====== PROVIDED ENTRIES ======

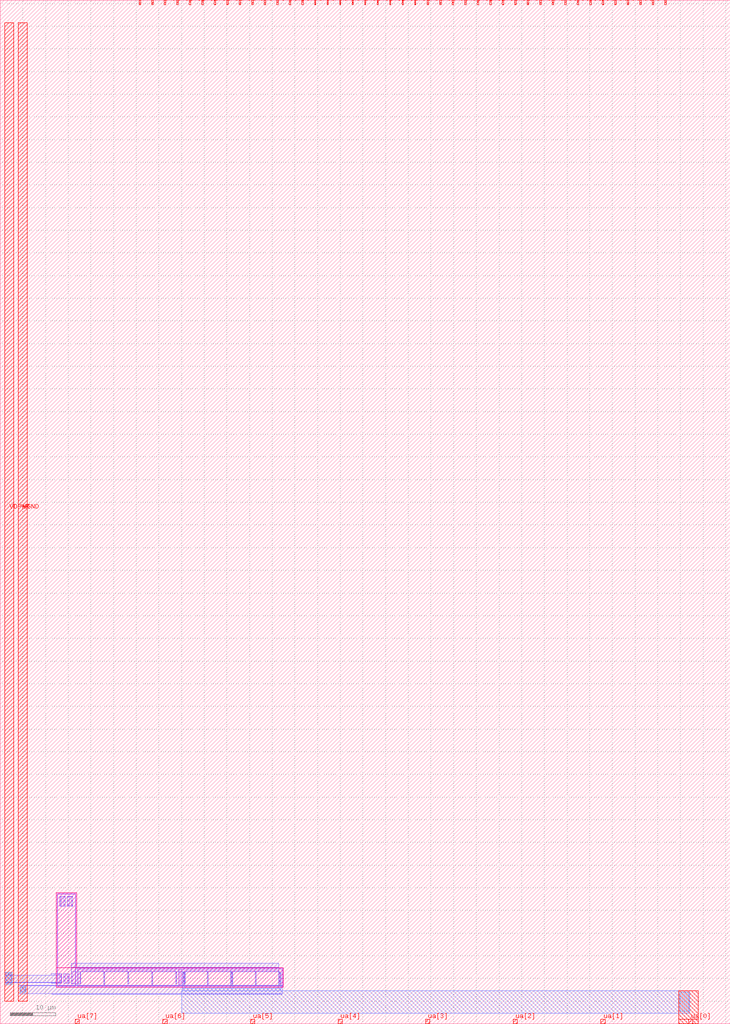
<source format=lef>
VERSION 5.7 ;
  NOWIREEXTENSIONATPIN ON ;
  DIVIDERCHAR "/" ;
  BUSBITCHARS "[]" ;
MACRO tt_um_upalermo_simple_analog_circuit
  CLASS BLOCK ;
  FOREIGN tt_um_upalermo_simple_analog_circuit ;
  ORIGIN 0.000 0.000 ;
  SIZE 161.000 BY 225.760 ;
  PIN clk
    DIRECTION INPUT ;
    USE SIGNAL ;
    PORT
      LAYER met4 ;
        RECT 143.830 224.760 144.130 225.760 ;
    END
  END clk
  PIN ena
    DIRECTION INPUT ;
    USE SIGNAL ;
    PORT
      LAYER met4 ;
        RECT 146.590 224.760 146.890 225.760 ;
    END
  END ena
  PIN rst_n
    DIRECTION INPUT ;
    USE SIGNAL ;
    PORT
      LAYER met4 ;
        RECT 141.070 224.760 141.370 225.760 ;
    END
  END rst_n
  PIN ua[0]
    DIRECTION INOUT ;
    USE SIGNAL ;
    ANTENNADIFFAREA 2.175000 ;
    PORT
      LAYER met4 ;
        RECT 151.810 0.000 152.710 1.000 ;
    END
  END ua[0]
  PIN ua[1]
    DIRECTION INOUT ;
    USE SIGNAL ;
    PORT
      LAYER met4 ;
        RECT 132.490 0.000 133.390 1.000 ;
    END
  END ua[1]
  PIN ua[2]
    DIRECTION INOUT ;
    USE SIGNAL ;
    PORT
      LAYER met4 ;
        RECT 113.170 0.000 114.070 1.000 ;
    END
  END ua[2]
  PIN ua[3]
    DIRECTION INOUT ;
    USE SIGNAL ;
    PORT
      LAYER met4 ;
        RECT 93.850 0.000 94.750 1.000 ;
    END
  END ua[3]
  PIN ua[4]
    DIRECTION INOUT ;
    USE SIGNAL ;
    PORT
      LAYER met4 ;
        RECT 74.530 0.000 75.430 1.000 ;
    END
  END ua[4]
  PIN ua[5]
    DIRECTION INOUT ;
    USE SIGNAL ;
    PORT
      LAYER met4 ;
        RECT 55.210 0.000 56.110 1.000 ;
    END
  END ua[5]
  PIN ua[6]
    DIRECTION INOUT ;
    USE SIGNAL ;
    PORT
      LAYER met4 ;
        RECT 35.890 0.000 36.790 1.000 ;
    END
  END ua[6]
  PIN ua[7]
    DIRECTION INOUT ;
    USE SIGNAL ;
    PORT
      LAYER met4 ;
        RECT 16.570 0.000 17.470 1.000 ;
    END
  END ua[7]
  PIN ui_in[0]
    DIRECTION INPUT ;
    USE SIGNAL ;
    PORT
      LAYER met4 ;
        RECT 138.310 224.760 138.610 225.760 ;
    END
  END ui_in[0]
  PIN ui_in[1]
    DIRECTION INPUT ;
    USE SIGNAL ;
    PORT
      LAYER met4 ;
        RECT 135.550 224.760 135.850 225.760 ;
    END
  END ui_in[1]
  PIN ui_in[2]
    DIRECTION INPUT ;
    USE SIGNAL ;
    PORT
      LAYER met4 ;
        RECT 132.790 224.760 133.090 225.760 ;
    END
  END ui_in[2]
  PIN ui_in[3]
    DIRECTION INPUT ;
    USE SIGNAL ;
    PORT
      LAYER met4 ;
        RECT 130.030 224.760 130.330 225.760 ;
    END
  END ui_in[3]
  PIN ui_in[4]
    DIRECTION INPUT ;
    USE SIGNAL ;
    PORT
      LAYER met4 ;
        RECT 127.270 224.760 127.570 225.760 ;
    END
  END ui_in[4]
  PIN ui_in[5]
    DIRECTION INPUT ;
    USE SIGNAL ;
    PORT
      LAYER met4 ;
        RECT 124.510 224.760 124.810 225.760 ;
    END
  END ui_in[5]
  PIN ui_in[6]
    DIRECTION INPUT ;
    USE SIGNAL ;
    PORT
      LAYER met4 ;
        RECT 121.750 224.760 122.050 225.760 ;
    END
  END ui_in[6]
  PIN ui_in[7]
    DIRECTION INPUT ;
    USE SIGNAL ;
    PORT
      LAYER met4 ;
        RECT 118.990 224.760 119.290 225.760 ;
    END
  END ui_in[7]
  PIN uio_in[0]
    DIRECTION INPUT ;
    USE SIGNAL ;
    PORT
      LAYER met4 ;
        RECT 116.230 224.760 116.530 225.760 ;
    END
  END uio_in[0]
  PIN uio_in[1]
    DIRECTION INPUT ;
    USE SIGNAL ;
    PORT
      LAYER met4 ;
        RECT 113.470 224.760 113.770 225.760 ;
    END
  END uio_in[1]
  PIN uio_in[2]
    DIRECTION INPUT ;
    USE SIGNAL ;
    PORT
      LAYER met4 ;
        RECT 110.710 224.760 111.010 225.760 ;
    END
  END uio_in[2]
  PIN uio_in[3]
    DIRECTION INPUT ;
    USE SIGNAL ;
    PORT
      LAYER met4 ;
        RECT 107.950 224.760 108.250 225.760 ;
    END
  END uio_in[3]
  PIN uio_in[4]
    DIRECTION INPUT ;
    USE SIGNAL ;
    PORT
      LAYER met4 ;
        RECT 105.190 224.760 105.490 225.760 ;
    END
  END uio_in[4]
  PIN uio_in[5]
    DIRECTION INPUT ;
    USE SIGNAL ;
    PORT
      LAYER met4 ;
        RECT 102.430 224.760 102.730 225.760 ;
    END
  END uio_in[5]
  PIN uio_in[6]
    DIRECTION INPUT ;
    USE SIGNAL ;
    PORT
      LAYER met4 ;
        RECT 99.670 224.760 99.970 225.760 ;
    END
  END uio_in[6]
  PIN uio_in[7]
    DIRECTION INPUT ;
    USE SIGNAL ;
    PORT
      LAYER met4 ;
        RECT 96.910 224.760 97.210 225.760 ;
    END
  END uio_in[7]
  PIN uio_oe[0]
    DIRECTION OUTPUT ;
    USE SIGNAL ;
    PORT
      LAYER met4 ;
        RECT 49.990 224.760 50.290 225.760 ;
    END
  END uio_oe[0]
  PIN uio_oe[1]
    DIRECTION OUTPUT ;
    USE SIGNAL ;
    PORT
      LAYER met4 ;
        RECT 47.230 224.760 47.530 225.760 ;
    END
  END uio_oe[1]
  PIN uio_oe[2]
    DIRECTION OUTPUT ;
    USE SIGNAL ;
    PORT
      LAYER met4 ;
        RECT 44.470 224.760 44.770 225.760 ;
    END
  END uio_oe[2]
  PIN uio_oe[3]
    DIRECTION OUTPUT ;
    USE SIGNAL ;
    PORT
      LAYER met4 ;
        RECT 41.710 224.760 42.010 225.760 ;
    END
  END uio_oe[3]
  PIN uio_oe[4]
    DIRECTION OUTPUT ;
    USE SIGNAL ;
    PORT
      LAYER met4 ;
        RECT 38.950 224.760 39.250 225.760 ;
    END
  END uio_oe[4]
  PIN uio_oe[5]
    DIRECTION OUTPUT ;
    USE SIGNAL ;
    PORT
      LAYER met4 ;
        RECT 36.190 224.760 36.490 225.760 ;
    END
  END uio_oe[5]
  PIN uio_oe[6]
    DIRECTION OUTPUT ;
    USE SIGNAL ;
    PORT
      LAYER met4 ;
        RECT 33.430 224.760 33.730 225.760 ;
    END
  END uio_oe[6]
  PIN uio_oe[7]
    DIRECTION OUTPUT ;
    USE SIGNAL ;
    PORT
      LAYER met4 ;
        RECT 30.670 224.760 30.970 225.760 ;
    END
  END uio_oe[7]
  PIN uio_out[0]
    DIRECTION OUTPUT ;
    USE SIGNAL ;
    PORT
      LAYER met4 ;
        RECT 72.070 224.760 72.370 225.760 ;
    END
  END uio_out[0]
  PIN uio_out[1]
    DIRECTION OUTPUT ;
    USE SIGNAL ;
    PORT
      LAYER met4 ;
        RECT 69.310 224.760 69.610 225.760 ;
    END
  END uio_out[1]
  PIN uio_out[2]
    DIRECTION OUTPUT ;
    USE SIGNAL ;
    PORT
      LAYER met4 ;
        RECT 66.550 224.760 66.850 225.760 ;
    END
  END uio_out[2]
  PIN uio_out[3]
    DIRECTION OUTPUT ;
    USE SIGNAL ;
    PORT
      LAYER met4 ;
        RECT 63.790 224.760 64.090 225.760 ;
    END
  END uio_out[3]
  PIN uio_out[4]
    DIRECTION OUTPUT ;
    USE SIGNAL ;
    PORT
      LAYER met4 ;
        RECT 61.030 224.760 61.330 225.760 ;
    END
  END uio_out[4]
  PIN uio_out[5]
    DIRECTION OUTPUT ;
    USE SIGNAL ;
    PORT
      LAYER met4 ;
        RECT 58.270 224.760 58.570 225.760 ;
    END
  END uio_out[5]
  PIN uio_out[6]
    DIRECTION OUTPUT ;
    USE SIGNAL ;
    PORT
      LAYER met4 ;
        RECT 55.510 224.760 55.810 225.760 ;
    END
  END uio_out[6]
  PIN uio_out[7]
    DIRECTION OUTPUT ;
    USE SIGNAL ;
    PORT
      LAYER met4 ;
        RECT 52.750 224.760 53.050 225.760 ;
    END
  END uio_out[7]
  PIN uo_out[0]
    DIRECTION OUTPUT ;
    USE SIGNAL ;
    PORT
      LAYER met4 ;
        RECT 94.150 224.760 94.450 225.760 ;
    END
  END uo_out[0]
  PIN uo_out[1]
    DIRECTION OUTPUT ;
    USE SIGNAL ;
    PORT
      LAYER met4 ;
        RECT 91.390 224.760 91.690 225.760 ;
    END
  END uo_out[1]
  PIN uo_out[2]
    DIRECTION OUTPUT ;
    USE SIGNAL ;
    PORT
      LAYER met4 ;
        RECT 88.630 224.760 88.930 225.760 ;
    END
  END uo_out[2]
  PIN uo_out[3]
    DIRECTION OUTPUT ;
    USE SIGNAL ;
    PORT
      LAYER met4 ;
        RECT 85.870 224.760 86.170 225.760 ;
    END
  END uo_out[3]
  PIN uo_out[4]
    DIRECTION OUTPUT ;
    USE SIGNAL ;
    PORT
      LAYER met4 ;
        RECT 83.110 224.760 83.410 225.760 ;
    END
  END uo_out[4]
  PIN uo_out[5]
    DIRECTION OUTPUT ;
    USE SIGNAL ;
    PORT
      LAYER met4 ;
        RECT 80.350 224.760 80.650 225.760 ;
    END
  END uo_out[5]
  PIN uo_out[6]
    DIRECTION OUTPUT ;
    USE SIGNAL ;
    PORT
      LAYER met4 ;
        RECT 77.590 224.760 77.890 225.760 ;
    END
  END uo_out[6]
  PIN uo_out[7]
    DIRECTION OUTPUT ;
    USE SIGNAL ;
    PORT
      LAYER met4 ;
        RECT 74.830 224.760 75.130 225.760 ;
    END
  END uo_out[7]
  PIN VDPWR
    DIRECTION INOUT ;
    USE POWER ;
    PORT
      LAYER met4 ;
        RECT 1.000 5.000 3.000 220.760 ;
    END
  END VDPWR
  PIN VGND
    DIRECTION INOUT ;
    USE GROUND ;
    PORT
      LAYER met4 ;
        RECT 4.000 5.000 6.000 220.760 ;
    END
  END VGND
  OBS
      LAYER pwell ;
        RECT 12.340 12.370 16.840 28.900 ;
        RECT 12.340 8.080 62.470 12.370 ;
      LAYER li1 ;
        RECT 12.520 28.550 16.660 28.720 ;
        RECT 12.520 8.430 12.690 28.550 ;
        RECT 13.170 25.910 13.520 28.070 ;
        RECT 14.000 25.910 14.350 28.070 ;
        RECT 14.830 25.910 15.180 28.070 ;
        RECT 15.660 25.910 16.010 28.070 ;
        RECT 13.170 8.910 13.520 11.070 ;
        RECT 14.000 8.910 14.350 11.070 ;
        RECT 14.830 8.910 15.180 11.070 ;
        RECT 15.660 8.910 16.010 11.070 ;
        RECT 16.490 8.430 16.660 28.550 ;
        RECT 12.520 8.260 16.660 8.430 ;
        RECT 17.020 12.020 39.490 12.190 ;
        RECT 17.020 8.430 17.190 12.020 ;
        RECT 17.820 11.510 22.820 11.680 ;
        RECT 23.110 11.510 28.110 11.680 ;
        RECT 28.400 11.510 33.400 11.680 ;
        RECT 33.690 11.510 38.690 11.680 ;
        RECT 17.590 8.800 17.760 11.340 ;
        RECT 22.880 8.800 23.050 11.340 ;
        RECT 28.170 8.800 28.340 11.340 ;
        RECT 33.460 8.800 33.630 11.340 ;
        RECT 38.750 8.800 38.920 11.340 ;
        RECT 39.320 8.430 39.490 12.020 ;
        RECT 39.820 12.020 62.290 12.190 ;
        RECT 39.820 8.430 39.990 12.020 ;
        RECT 40.620 11.510 45.620 11.680 ;
        RECT 45.910 11.510 50.910 11.680 ;
        RECT 51.200 11.510 56.200 11.680 ;
        RECT 56.490 11.510 61.490 11.680 ;
        RECT 40.390 8.800 40.560 11.340 ;
        RECT 45.680 8.800 45.850 11.340 ;
        RECT 50.970 8.800 51.140 11.340 ;
        RECT 56.260 8.800 56.430 11.340 ;
        RECT 61.550 8.800 61.720 11.340 ;
        RECT 62.120 8.430 62.290 12.020 ;
        RECT 17.020 8.260 62.290 8.430 ;
        RECT 12.840 8.230 16.190 8.260 ;
        RECT 17.340 8.230 62.090 8.260 ;
      LAYER met1 ;
        RECT 13.190 25.930 14.340 28.080 ;
        RECT 14.890 28.040 16.040 28.130 ;
        RECT 14.880 28.030 16.040 28.040 ;
        RECT 14.790 25.980 16.040 28.030 ;
        RECT 14.790 25.930 15.140 25.980 ;
        RECT 15.710 25.935 15.960 25.980 ;
        RECT 15.710 13.300 61.270 13.305 ;
        RECT 15.710 12.465 61.450 13.300 ;
        RECT 15.710 11.480 61.470 12.465 ;
        RECT 13.220 11.030 13.470 11.045 ;
        RECT 1.220 10.720 2.300 10.800 ;
        RECT 11.290 10.720 13.490 11.030 ;
        RECT 1.220 9.140 13.490 10.720 ;
        RECT 1.300 9.070 13.490 9.140 ;
        RECT 11.290 8.930 13.490 9.070 ;
        RECT 13.990 8.930 15.140 11.080 ;
        RECT 15.710 8.820 17.790 11.480 ;
        RECT 22.850 8.530 23.080 11.320 ;
        RECT 28.140 8.820 28.370 11.480 ;
        RECT 33.430 8.530 33.660 11.320 ;
        RECT 38.720 8.820 38.950 11.480 ;
        RECT 40.220 8.820 40.760 11.320 ;
        RECT 45.650 8.530 45.880 11.320 ;
        RECT 50.840 8.820 51.260 11.330 ;
        RECT 56.230 8.830 56.460 11.320 ;
        RECT 61.520 11.310 61.750 11.320 ;
        RECT 61.460 8.830 61.820 11.310 ;
        RECT 56.230 8.530 56.470 8.830 ;
        RECT 61.520 8.820 61.750 8.830 ;
        RECT 11.390 8.450 62.140 8.530 ;
        RECT 4.380 8.400 62.140 8.450 ;
        RECT 4.000 6.630 62.140 8.400 ;
        RECT 11.390 6.530 62.140 6.630 ;
      LAYER met2 ;
        RECT 0.990 8.910 2.430 11.160 ;
        RECT 4.440 6.910 5.480 8.190 ;
        RECT 40.220 7.780 40.740 11.320 ;
        RECT 50.840 7.780 51.240 11.330 ;
        RECT 61.460 7.780 61.820 11.320 ;
        RECT 40.190 7.320 61.820 7.780 ;
        RECT 40.050 2.320 152.100 7.320 ;
      LAYER met3 ;
        RECT 1.030 8.610 2.640 11.380 ;
        RECT 4.390 6.910 5.570 8.160 ;
        RECT 149.860 2.810 151.880 6.980 ;
      LAYER met4 ;
        RECT 149.650 1.000 153.920 7.270 ;
        RECT 149.650 0.020 151.810 1.000 ;
        RECT 152.710 0.020 153.920 1.000 ;
  END
END tt_um_upalermo_simple_analog_circuit
END LIBRARY


</source>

======

All that should be written out is the stretch of lines above between the one holding "LAYER pwell ;" and the one holding "RECT 13.170 25.910 13.520 28.070 ;", inclusive, exactly as given.

      LAYER pwell ;
        RECT 12.340 12.370 16.840 28.900 ;
        RECT 12.340 8.080 62.470 12.370 ;
      LAYER li1 ;
        RECT 12.520 28.550 16.660 28.720 ;
        RECT 12.520 8.430 12.690 28.550 ;
        RECT 13.170 25.910 13.520 28.070 ;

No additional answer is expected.